* [Task details]:
Show every line of the records below that contains the word "catalogue", copying each one in full.

* [Dataset entries]:
— Start —

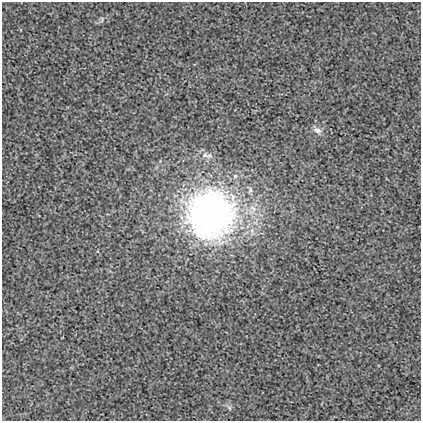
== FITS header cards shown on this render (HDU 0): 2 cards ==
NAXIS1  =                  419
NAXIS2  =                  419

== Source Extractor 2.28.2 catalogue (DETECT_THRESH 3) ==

— End —
— Start —

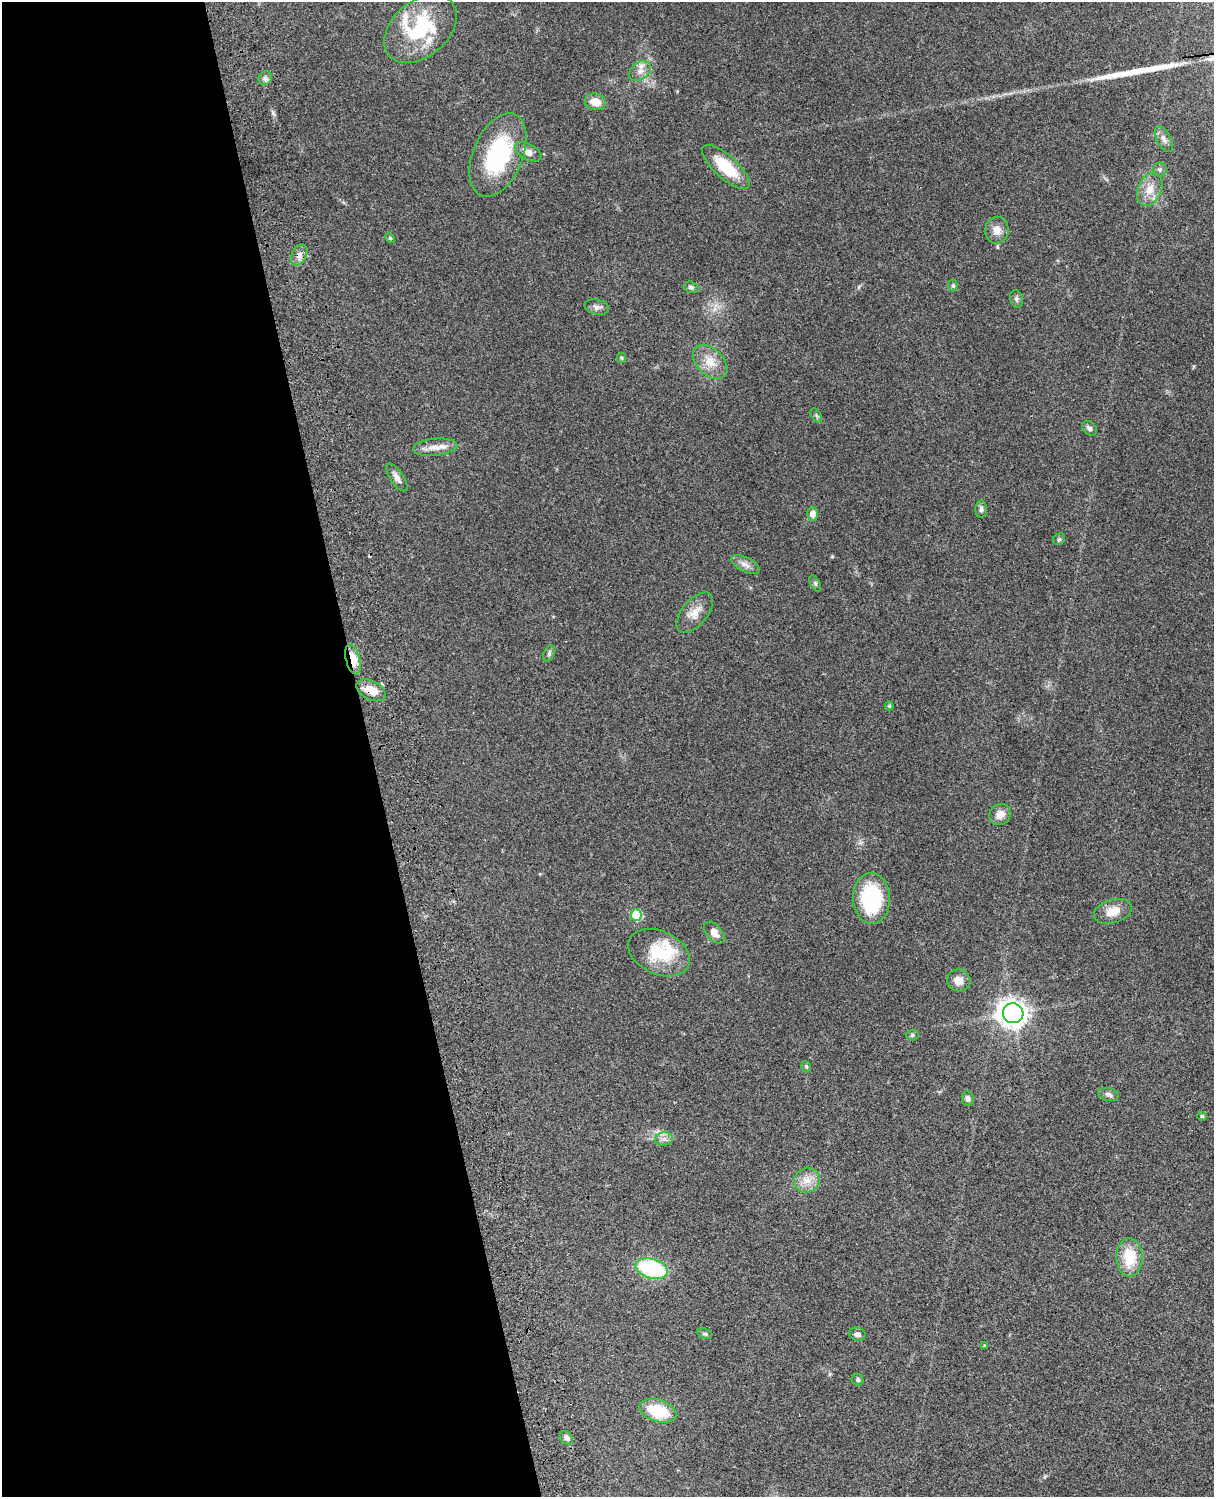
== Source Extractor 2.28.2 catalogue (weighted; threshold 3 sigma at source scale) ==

— End —

* [Reply to the task]:
== Source Extractor 2.28.2 catalogue (DETECT_THRESH 3) ==
== Source Extractor 2.28.2 catalogue (weighted; threshold 3 sigma at source scale) ==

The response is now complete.